[Tareas por realizar]:
A: Reemplaza "gremios" por "sindicatos" al reproducir el fragmento del artículo sobre Aerolíneas Argentinas que comienza con "Hay un sindicalismo" y sigue hasta "aviones y aeropuertos.".
B: Según el artículo sobre Aerolíneas Argentinas, ¿quién firmó la columna publicada en LA NACION que allí se cita?
C: Prolonga el artículo sobre los gremios de Aerolíneas Argentinas a partir de su última oración.

Hay un sindicalismo que no representa a sus bases, sino a su burocracia; no defiende ideas ni derechos, sino privilegios y negocios que socavan sus fuentes de trabajo y su propia legitimidad
Si un día descubriésemos que los competidores de Aerolíneas Argentinas contrataron en forma clandestina a los sindicalistas de la línea de bandera, nos escandalizarían las malas artes y la inescrupulosa ruptura de la lealtad comercial. Pero deberíamos reconocer que la estrategia habría sido tan perversa como efectiva: nadie ha hecho tanto por devaluar la competitividad de Aerolíneas, y beneficiar así a todos sus competidores, como los gremios que, desde hace meses, llevan adelante una estrategia salvaje de reclamo con angustiantes consecuencias para los pasajeros que quedan varados o directamente encerrados en aviones y aeropuertos.
“¿Quién compraría hoy un pasaje en Aerolíneas?”, se preguntaba hace pocas semanas el profesor Juan Carlos de Pablo en una columna en LA NACION. Para muchos destinos no existe alternativa, pero en los casos en los que hay otras opciones los pasajeros prefieren, naturalmente, no correr riesgos de cancelaciones ni demoras. Así –explicaba De Pablo–, cae dramáticamente la facturación de una empresa que ya arrastra desde hace años una ecuación deficitaria. Al provocar ese resultado los gremios destruyen la empresa que dicen defender. ¿Son una excepción? ¿O forman parte de una cultura prepotente y autodestructiva que tiñe muchos reclamos sectoriales? Tal vez debamos mirar el conflicto de los aeronáuticos como parte de un fenómeno más amplio y más complejo, en el que el sindicalismo no representa a sus bases, sino a su propia burocracia; no defiende ideas ni derechos, sino una red de privilegios y negocios que socava, paradójicamente, sus fuentes de trabajo y su propia legitimidad.

[Material]:

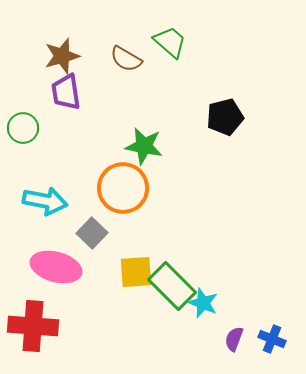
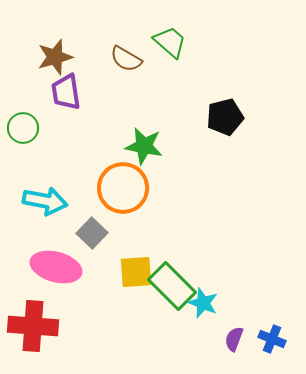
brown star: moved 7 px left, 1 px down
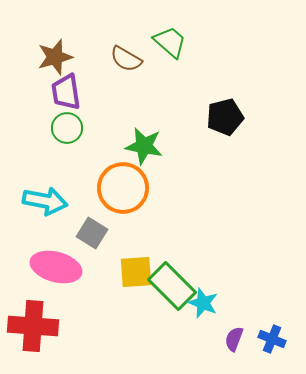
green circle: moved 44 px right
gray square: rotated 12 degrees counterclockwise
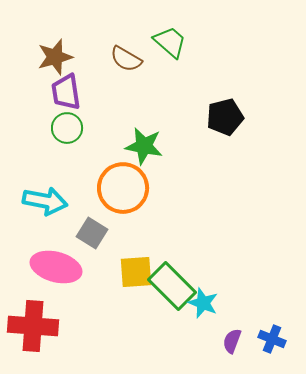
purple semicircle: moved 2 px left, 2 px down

[Respuestas del ejercicio]:
A:
Hay un sindicalismo que no representa a sus bases, sino a su burocracia; no defiende ideas ni derechos, sino privilegios y negocios que socavan sus fuentes de trabajo y su propia legitimidad
Si un día descubriésemos que los competidores de Aerolíneas Argentinas contrataron en forma clandestina a los sindicalistas de la línea de bandera, nos escandalizarían las malas artes y la inescrupulosa ruptura de la lealtad comercial. Pero deberíamos reconocer que la estrategia habría sido tan perversa como efectiva: nadie ha hecho tanto por devaluar la competitividad de Aerolíneas, y beneficiar así a todos sus competidores, como los sindicatos que, desde hace meses, llevan adelante una estrategia salvaje de reclamo con angustiantes consecuencias para los pasajeros que quedan varados o directamente encerrados en aviones y aeropuertos.

B: El profesor Juan Carlos de Pablo.

C:
La metodología que se vio la semana pasada en Aeroparque, cuando cientos de pasajeros quedaron atrapados en los aviones y vieron retenidos sus equipajes por una “asamblea” de Intercargo, es el reflejo de una cultura violenta y extorsiva que ha tendido a naturalizarse en las últimas décadas. Para reclamar por el presupuesto, los universitarios toman facultades y cortan calles con supuestas “clases públicas”; para negociar salarios, muchos gremios bloquean circuitos productivos, toman fábricas y obstaculizan el comercio. Para “defender” la escuela pública se cierran las aulas y se deja a millones de chicos sin clases. Cualquier marcha o movilización puede incluir una pedrada o una quema de cubiertas. Cuando un fallo no satisface las expectativas, se amenaza o se patotea a los jueces. La “cultura piquetera” y las prácticas patoteriles se han enquistado en la lógica del reclamo, como si amplios sectores de la dirigencia y de la militancia se hubieran dejado seducir por el estilo de un elenco estelar: Moyano, Baradel, Grabois y Belliboni.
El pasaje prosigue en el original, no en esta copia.